Superscalar Out-of-Order Processor on an FPGA

Started by Luke May 9, 2006
I've got a little hobby of mine in developing processors for FPGAs.
I've designed several pipelined processors and a multicycle processor.
Now I want to design a more modern processor.  To me, this means
superscalar, out of order execution, branch prediction, and data and
instruction cache.

I know that this type of processor isn't the best fit for the
technology.  Has anyone come across such a design for an FPGA?  I've
perused the net looking for them and have come up short.

I think a 4-Issue processor should be feasible on a Spartan 3 1000.
I've done an analysis on the major bits of hardware, and it seems quite
possible.

I've posted some links to papers I found on OOO scheduling algorithms
on my blog: http://bitstuff.blogspot.com.  The most space efficient
algorithm I found uses dependency chains and schedules instructions
into multiple FIFOs.

Any ideas or thoughts?

The register file will likely be a bottleneck.  You will likely have to
time-multiplex the ports to get the required 8-read ports and 4-write
ports to support 4-issues / cycle.  Or I suppose you could make a RF
out of flops with as many ports as you need, but this would be huge.

Did have anything specific in mind for the register file?

DATASET EXTRACT:
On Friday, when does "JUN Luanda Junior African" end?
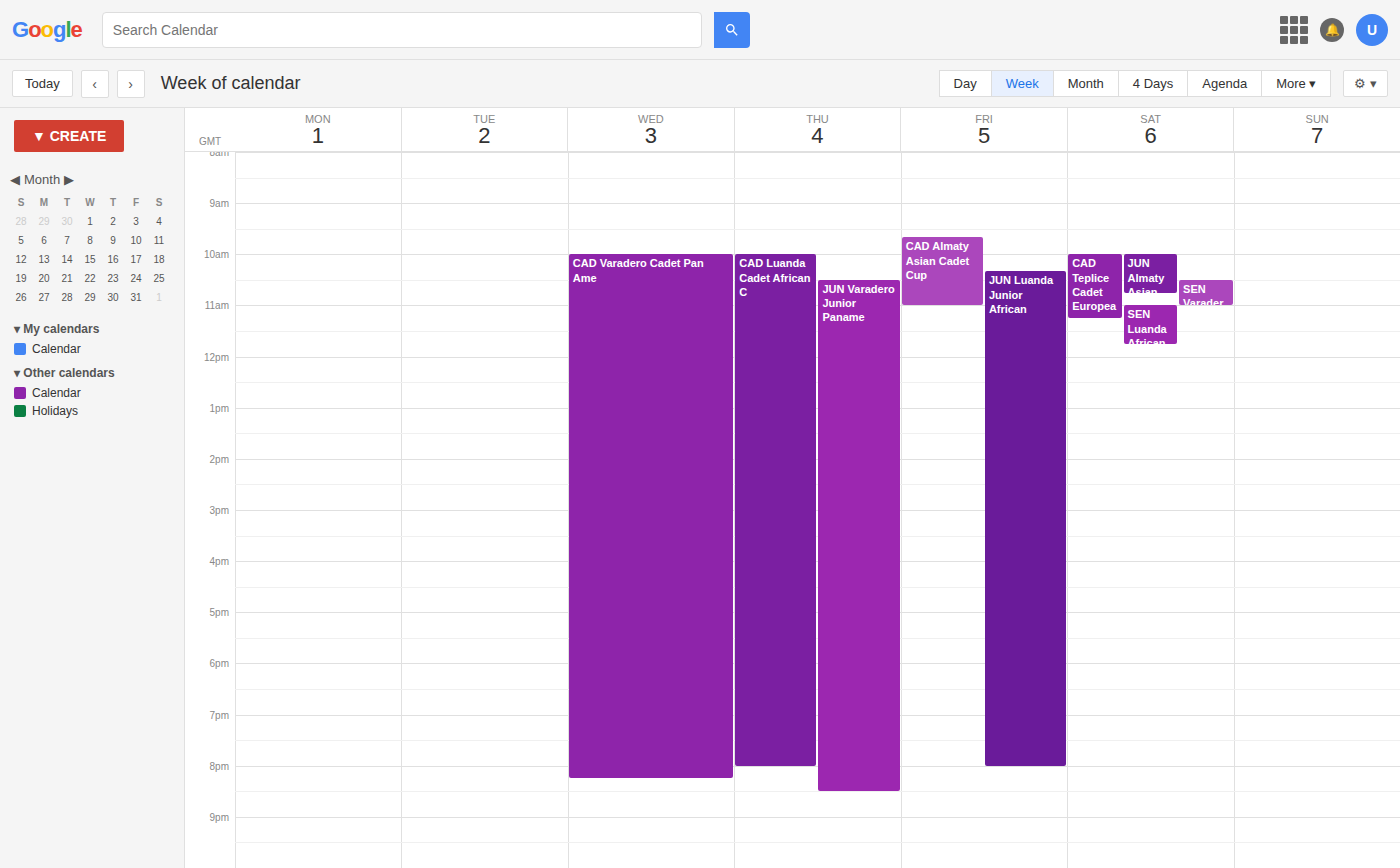
20:00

WRITTEN PROBLEM A: According to the thread on the superscalar FPGA processor, which FPGA should be able to hold a 4-issue processor?
WRITTEN PROBLEM B: Write the next part of the thread on the superscalar FPGA processor, picking up after its final line.

RESULT A: A Spartan 3 1000.

RESULT B:
Stephen

Luke wrote:
> I've got a little hobby of mine in developing processors for FPGAs. > I've designed several pipelined processors and a multicycle processor. > Now I want to design a more modern processor. To me, this means > superscalar, out of order execution, branch prediction, and data and > instruction cache. > > I know that this type of processor isn't the best fit for the > technology. Has anyone come across such a design for an FPGA? I've > perused the net looking for them and have come up short. > > I think a 4-Issue processor should be feasible on a Spartan 3 1000. > I've done an analysis on the major bits of hardware, and it seems quite > possible. > > I've posted some links to papers I found on OOO scheduling algorithms > on my blog: http://bitstuff.blogspot.com. The most space efficient > algorithm I found uses dependency chains and schedules instructions > into multiple FIFOs. >
I don't consider OoO and the rest of it as real progress anymore as least when you get to multiple issue that isn't sustained and esp not in an FPGA. They only really help get us get lots of theoretical performance and mostly hitting the Memory Wall when you get to GHz of clock. SInce you won't get that clock rate, all the assumtions are different too. On the other hand if its a prototype for an ASIC or full custom you never intend or afford to fab, then performance doesn't really matter so much. If you realy want some performance out of an FPGA I'd stick to multithreading and latency hiding like say the Niagara and you can make such cores quite a bit smaller and put a few in too. Then what to do with all those threads? I suspect if you could fully implement all the usual stuff that goes into a x86 OoO, Branch Prediction, Register Renaming, multilevel caches but with a much simpler instruction set say Mips or DLX, I bet the clock rate would be no better than 25MHz. By going the opposite route and keeping the architecture as simple as possible, one can hit the max freq of BlockRam cycles in multi cycle design and probably get the same performance with almost no hardware. Take a look at the Leon, it seems to be pretty well regarded. Also Sun did release the gate level Verilog for their Niagara, you might be able to make some sense of it but they aren't OoO. The more interesting part is in the MMU, do you go the same route and implement the usual caches with regular DRAM or look at a more interesting DRAM like RLDRAM that has about 10-20x more real random throughput which changes the whole memory cache scene alltogether. I assume you have your copy of Computer Architecture: A Quantitative Approach by H & P around to guide you, pretty good in most respects.
> Any ideas or thoughts?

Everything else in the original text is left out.